What is F1 score?
The F1 score is the harmonic mean of precision and recall, calculated as two times precision times recall, divided by the sum of precision and recall. Because it uses the harmonic mean rather than a simple average, a model scores well only when precision and recall are both high, and a low value in either one pulls the score down.
It is a common choice when a single number is needed to compare models and the classes are imbalanced, where plain accuracy can be misleading.
Key takeaways
- F1 balances precision and recall in one score using their harmonic mean.
- It is high only when both precision and recall are high.

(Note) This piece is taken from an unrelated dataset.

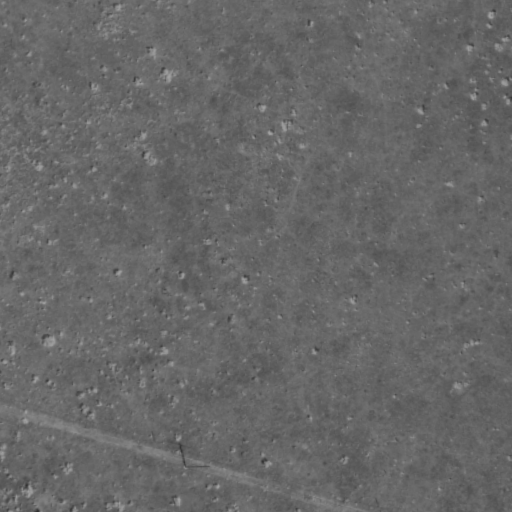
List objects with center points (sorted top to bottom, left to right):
power tower: (184, 468)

- It is more informative than accuracy when the positive class is rare.
How it works
You compute precision and recall for a class at a chosen decision threshold, then take their harmonic mean. The harmonic mean is deliberately unforgiving: a model with excellent precision but poor recall, or the reverse, receives a low F1. Variants such as the F-beta score let you weight recall more or less heavily than precision when the costs of the two error types differ.
Why it matters
Accuracy can look excellent on imbalanced data simply by predicting the majority class, which hides poor performance on the cases that matter. F1 resists that by focusing on the positive class and penalizing lopsided precision-recall trade-offs, which makes it a practical headline metric for tasks like defect detection or rare-event classification.
Frequently asked questions
How is the F1 score calculated?
It is the harmonic mean of precision and recall: two times precision times recall, divided by precision plus recall.
Why use F1 instead of accuracy?
On imbalanced data, accuracy can be high while the model fails on the rare class. F1 focuses on the positive class and reflects that failure.
What is a good F1 score?
It is task dependent, and F1 is most useful for comparing models on the same dataset rather than as an absolute target.